A poignant example of what might be called the ‘troll-shaming’ of ordinary people occurred with the intervention of JK Rowling, who in the past has tended to support the underdog. This time, however, Rowling tweeted the following picture which was re-broadcast by the mainstream media.
Rowling – with net worth $ 1 billion – in front of her enormous Twitter following criticised this man who is unlikely to have had access to such resources to promote his viewpoint. All he had was a t-shirt. But even that seemed too much.
In spite of JK’s accusation, it is unlikely he wore the t-shirt for comedic effect. More likely he is expressing frustration at policies that probably hurt him more than billionaires like Rowling. His anger may even be based on altruistic opposition to Blair’s foreign policies. But because a extreme right winger, holding views diametrically opposite to the man pictured, tragically murdered an MP, this elderly left wing protester should be denied the right to express his opinion through even the humblest of means.
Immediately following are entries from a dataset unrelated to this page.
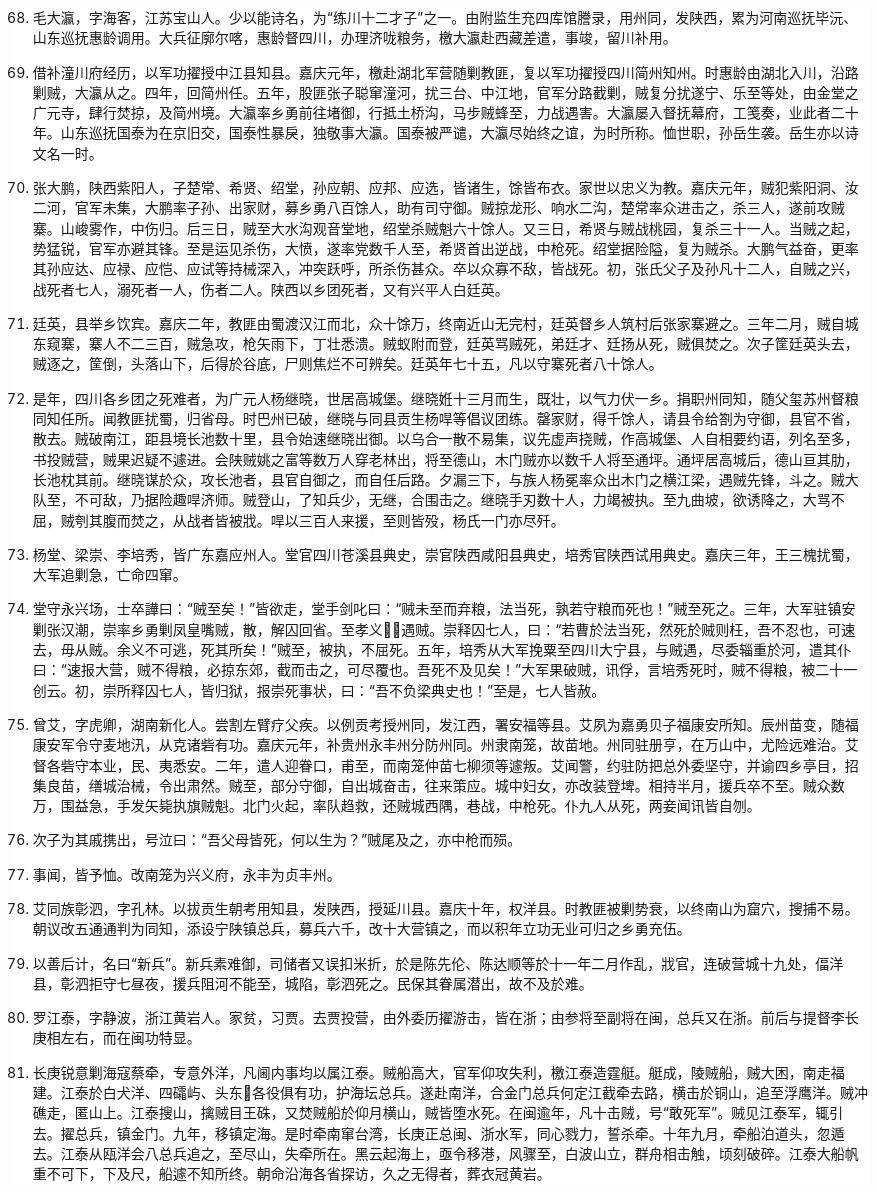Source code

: 68. <span id="列传二百七十六_忠义三-68"></span>
毛大瀛，字海客，江苏宝山人。少以能诗名，为“练川十二才子”之一。由附监生充四库馆謄录，用州同，发陕西，累为河南巡抚毕沅、山东巡抚惠龄调用。大兵征廓尔喀，惠龄督四川，办理济咙粮务，檄大瀛赴西藏差遣，事竣，留川补用。

69. <span id="列传二百七十六_忠义三-69"></span>
借补潼川府经历，以军功擢授中江县知县。嘉庆元年，檄赴湖北军营随剿教匪，复以军功擢授四川简州知州。时惠龄由湖北入川，沿路剿贼，大瀛从之。四年，回简州任。五年，股匪张子聪窜潼河，扰三台、中江地，官军分路截剿，贼复分扰遂宁、乐至等处，由金堂之广元寺，肆行焚掠，及简州境。大瀛率乡勇前往堵御，行抵土桥沟，马步贼蜂至，力战遇害。大瀛屡入督抚幕府，工笺奏，业此者二十年。山东巡抚国泰为在京旧交，国泰性暴戾，独敬事大瀛。国泰被严谴，大瀛尽始终之谊，为时所称。恤世职，孙岳生袭。岳生亦以诗文名一时。

70. <span id="列传二百七十六_忠义三-70"></span>
张大鹏，陕西紫阳人，子楚常、希贤、绍堂，孙应朝、应邦、应选，皆诸生，馀皆布衣。家世以忠义为教。嘉庆元年，贼犯紫阳洞、汝二河，官军未集，大鹏率子孙、出家财，募乡勇八百馀人，助有司守御。贼掠龙形、响水二沟，楚常率众进击之，杀三人，遂前攻贼寨。山峻雾作，中伤归。后三日，贼至大水沟观音堂地，绍堂杀贼魁六十馀人。又三日，希贤与贼战桃园，复杀三十一人。当贼之起，势猛锐，官军亦避其锋。至是运见杀伤，大愤，遂率党数千人至，希贤首出逆战，中枪死。绍堂据险隘，复为贼杀。大鹏气益奋，更率其孙应达、应禄、应恺、应试等持械深入，冲突跃呼，所杀伤甚众。卒以众寡不敌，皆战死。初，张氏父子及孙凡十二人，自贼之兴，战死者七人，溺死者一人，伤者二人。陕西以乡团死者，又有兴平人白廷英。

71. <span id="列传二百七十六_忠义三-71"></span>
廷英，县举乡饮宾。嘉庆二年，教匪由蜀渡汉江而北，众十馀万，终南近山无完村，廷英督乡人筑村后张家寨避之。三年二月，贼自城东窥寨，寨人不二三百，贼急攻，枪矢雨下，丁壮悉溃。贼蚁附而登，廷英骂贼死，弟廷才、廷扬从死，贼俱焚之。次子筐廷英头去，贼逐之，筐倒，头落山下，后得於谷底，尸则焦烂不可辨矣。廷英年七十五，凡以守寨死者八十馀人。

72. <span id="列传二百七十六_忠义三-72"></span>
是年，四川各乡团之死难者，为广元人杨继晓，世居高城堡。继晓姙十三月而生，既壮，以气力伏一乡。捐职州同知，随父玺苏州督粮同知任所。闻教匪扰蜀，归省母。时巴州已破，继晓与同县贡生杨哻等倡议团练。罄家财，得千馀人，请县令给劄为守御，县官不省，散去。贼破南江，距县境长池数十里，县令始速继晓出御。以乌合一散不易集，议先虚声挠贼，作高城堡、人自相要约语，列名至多，书投贼营，贼果迟疑不遽进。会陕贼姚之富等数万人穿老林出，将至德山，木门贼亦以数千人将至通坪。通坪居高城后，德山亘其肋，长池枕其前。继晓谋於众，攻长池者，县官自御之，而自任后路。夕漏三下，与族人杨冕率众出木门之横江梁，遇贼先锋，斗之。贼大队至，不可敌，乃据险趣哻济师。贼登山，了知兵少，无继，合围击之。继晓手刃数十人，力竭被执。至九曲坡，欲诱降之，大骂不屈，贼刳其腹而焚之，从战者皆被戕。哻以三百人来援，至则皆殁，杨氏一门亦尽歼。

73. <span id="列传二百七十六_忠义三-73"></span>
杨堂、梁崇、李培秀，皆广东嘉应州人。堂官四川苍溪县典史，崇官陕西咸阳县典史，培秀官陕西试用典史。嘉庆三年，王三槐扰蜀，大军追剿急，亡命四窜。

74. <span id="列传二百七十六_忠义三-74"></span>
堂守永兴场，士卒譁曰：“贼至矣！”皆欲走，堂手剑叱曰：“贼未至而弃粮，法当死，孰若守粮而死也！”贼至死之。三年，大军驻镇安剿张汉潮，崇率乡勇剿凤皇嘴贼，散，解囚回省。至孝义，遇贼。崇释囚七人，曰：“若曹於法当死，然死於贼则枉，吾不忍也，可速去，毋从贼。余义不可逃，死其所矣！”贼至，被执，不屈死。五年，培秀从大军挽粟至四川大宁县，与贼遇，尽委辎重於河，遣其仆曰：“速报大营，贼不得粮，必掠东郊，截而击之，可尽覆也。吾死不及见矣！”大军果破贼，讯俘，言培秀死时，贼不得粮，被二十一创云。初，崇所释囚七人，皆归狱，报崇死事状，曰：“吾不负梁典史也！”至是，七人皆赦。

75. <span id="列传二百七十六_忠义三-75"></span>
曾艾，字虎卿，湖南新化人。尝割左臂疗父疾。以例贡考授州同，发江西，署安福等县。艾夙为嘉勇贝子福康安所知。辰州苗变，随福康安军令守麦地汛，从克诸砦有功。嘉庆元年，补贵州永丰州分防州同。州隶南笼，故苗地。州同驻册亨，在万山中，尤险远难治。艾督各砦守本业，民、夷悉安。二年，遣人迎眷口，甫至，而南笼仲苗七柳须等遽叛。艾闻警，约驻防把总外委坚守，并谕四乡亭目，招集良苗，缮城治械，令出肃然。贼至，部分守御，自出城奋击，往来策应。城中妇女，亦改装登埤。相持半月，援兵卒不至。贼众数万，围益急，手发矢毙执旗贼魁。北门火起，率队趋救，还贼城西隅，巷战，中枪死。仆九人从死，两妾闻讯皆自刎。

76. <span id="列传二百七十六_忠义三-76"></span>
次子为其戚携出，号泣曰：“吾父母皆死，何以生为？”贼尾及之，亦中枪而殒。

77. <span id="列传二百七十六_忠义三-77"></span>
事闻，皆予恤。改南笼为兴义府，永丰为贞丰州。

78. <span id="列传二百七十六_忠义三-78"></span>
艾同族彰泗，字孔林。以拔贡生朝考用知县，发陕西，授延川县。嘉庆十年，权洋县。时教匪被剿势衰，以终南山为窟穴，搜捕不易。朝议改五通通判为同知，添设宁陕镇总兵，募兵六千，改十大营镇之，而以积年立功无业可归之乡勇充伍。

79. <span id="列传二百七十六_忠义三-79"></span>
以善后计，名曰“新兵”。新兵素难御，司储者又误扣米折，於是陈先伦、陈达顺等於十一年二月作乱，戕官，连破营城十九处，偪洋县，彰泗拒守七昼夜，援兵阻河不能至，城陷，彰泗死之。民保其眷属潜出，故不及於难。

80. <span id="列传二百七十六_忠义三-80"></span>
罗江泰，字静波，浙江黄岩人。家贫，习贾。去贾投营，由外委历擢游击，皆在浙；由参将至副将在闽，总兵又在浙。前后与提督李长庚相左右，而在闽功特显。

81. <span id="列传二百七十六_忠义三-81"></span>
长庚锐意剿海寇蔡牵，专意外洋，凡阃内事均以属江泰。贼船高大，官军仰攻失利，檄江泰造霆艇。艇成，陵贼船，贼大困，南走福建。江泰於白犬洋、四礵屿、头东各役俱有功，护海坛总兵。遂赴南洋，合金门总兵何定江截牵去路，横击於铜山，追至浮鹰洋。贼冲礁走，匿山上。江泰搜山，擒贼目王硃，又焚贼船於仰月横山，贼皆堕水死。在闽逾年，凡十击贼，号“敢死军”。贼见江泰军，辄引去。擢总兵，镇金门。九年，移镇定海。是时牵南窜台湾，长庚正总闽、浙水军，同心戮力，誓杀牵。十年九月，牵船泊道头，忽遁去。江泰从瓯洋会八总兵追之，至尽山，失牵所在。黑云起海上，亟令移港，风骤至，白波山立，群舟相击触，顷刻破碎。江泰大船帆重不可下，下及尺，船遽不知所终。朝命沿海各省探访，久之无得者，葬衣冠黄岩。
Like Bernie, Jeremy is an outsider in both policy and style: genuine, slightly scruffy, even being castigated to “put on a proper suit” during Prime Minister’s Questions. He abjures the ruthless, focus-group talking points-led tactics of more polished operators; his mere existence enraging some because it shines light on their own vacuity. He speaks openly about big issues that impact people’s daily lives. Corbyn’s rise signifies that the game has changed, that values and principles are now political capital, not political baggage. The baby-boomer almost stands out as a festering indictment of some of his colleagues who, through no fault of their own, came of political age in the post-historical 1990s when careerism filled the void left by idealism.
Like with Bernie in America and across the Western world, the people are not fighting for one man. They are fighting for themselves, for each other and for those overseas who have even less say in the policies that may impact them most. They are fighting for change. Defaming, bullying, interrogating and tearing asunder the humble, elderly Jeremy Corbyn amounts to spitting in the face of the alienated masses he represents. The ‘manufacturing of consent’ is no longer consensual. Now, what you do to Corbyn, you do to them.
The chasm between the masses and the elites, represented by the out-of-touch MsM, threatens not only democracy and justice, but also stability. Since Nixon’s Southern Strategy, Reaganomics and Thatcherism, ordinary people have watched inequality skyrocket to levels unprecedented in modern history while being lectured by the MsM that spending even the paltriest sums on the most essential services for our fellow human beings is unrealistic. Any leader that disagrees is tagged unelectable – despite the small fact that 99% of the population has 99 times more votes than the 1%. But the top 1% of the world own more than the remaining 99%. Ordinary people feel not only that they have no wealth but thanks to the MsM, no voice. This flammable combination of injustice and disempowerment exploded in the 210,000 strong tide of Labour members voting in Corbyn the first time. Now, with a re-election contest forthcoming and the overwhelming odds stacked against them being unmasked, the people are doing what little they can to shield the flickering candle that had been so hard to ignite for so long…until the time when it can spread into a roaring bonfire that lights up the night.